Non-disclosure and non-solicitation agreements prevent what companies are worried about losing, but proving a violation is hard, so they want these noncompetes as a sure way to make sure they don’t lose a competitive advantage. The agreements often go too far and lock people into jobs unfairly, though.
centralmassdad says
You are talking about trade secrets and non-discloure agreements, which are already used to police the concerns you raise, and are a separate agreement. Non-compete is a lousy way to control that, particularly if your customer list isn’t worthless once it is a few months old. If businesses in insurance and real estate are using non-competes for this, they are getting bad advice, even without this reform.
HR's Kevin says
The garden leave (assuming it even survives reconciliation) doesn’t really kill non-competes entirely because there are in fact industries willing to pay that kind of severance and 1/2 your salary is only a good deal if you can still get a job somewhere that doesn’t violate the noncompete. Really, there is absolutely no reason not to go all the way.
Personally, I would be extremely reluctant to take a job with a company that wanted me to sign a noncompete. It almost certainly indicates that the company is more interested in setting the parameters of their eventual failure than in actually recruiting the best talent and keeping them happy.
Christopher says
What are EMC and VC?
doubleman says
EMC is the MA tech company recently bought by Dell. It’s notorious for its use of noncompetes.
VC = Venture Capitalist
It seems there was an additional amendment that significantly weakened the garden leave provision.
SomervilleTom says
The biotech world has some of the most egregious non-competes I’ve seen. Much worse than run-of-the-mill hi-tech startups.
The language of what constitutes a competitor is unintentionally hilarious — essentially, “anybody who does anything that we might even someday contemplate doing in any field, market, domain, or universe”.
ljtmalden says
As someone who has worked in several high-tech startups, and at various times 1) signed them, 2) stuck them in a drawer without signing them, 3) negotiated terms, and 4) wondered whether when a company folded my noncompete still applied to the company who bought the assets (my boss and I decided it didn’t), I applaud ANY effort to eliminate or weaken noncompetes.
joeltpatterson says
Jimmy John’s employees, who have to sign a non-compete so they don’t take their precious knowledge of putting meat in between slices of bread over to Subway’s?
http://www.cnbc.com/2016/06/22/jimmy-johns-drops-non-compete-clauses-following-settlement.html
SomervilleTom says
I had an interesting wrinkle in my agreements with my current employer, a private (not publicly traded) company.

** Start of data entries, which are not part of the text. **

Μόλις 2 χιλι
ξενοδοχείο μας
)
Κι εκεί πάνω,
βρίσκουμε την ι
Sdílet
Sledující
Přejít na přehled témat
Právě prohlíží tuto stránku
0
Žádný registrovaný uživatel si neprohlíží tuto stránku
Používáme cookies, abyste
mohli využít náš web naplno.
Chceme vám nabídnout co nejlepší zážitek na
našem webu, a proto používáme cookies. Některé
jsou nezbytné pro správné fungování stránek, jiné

I had a stock agreement (now moot because of an acquisition) that included a SIGNIFICANT non-compete in the language of the stock agreement. In essence, I could buy the stock (at a very attractive price) — the company retained the right to repurchase that stock at the same price for FIVE YEARS if I violated the (typically unbounded) non-compete clause in the stock agreement.
Thankfully, we’re being acquired and all our stock agreements and options have been replaced with an attractive cash purchase deal. My job might not last very long after the acquisition, but I’ll get a nice cash bonus along the way.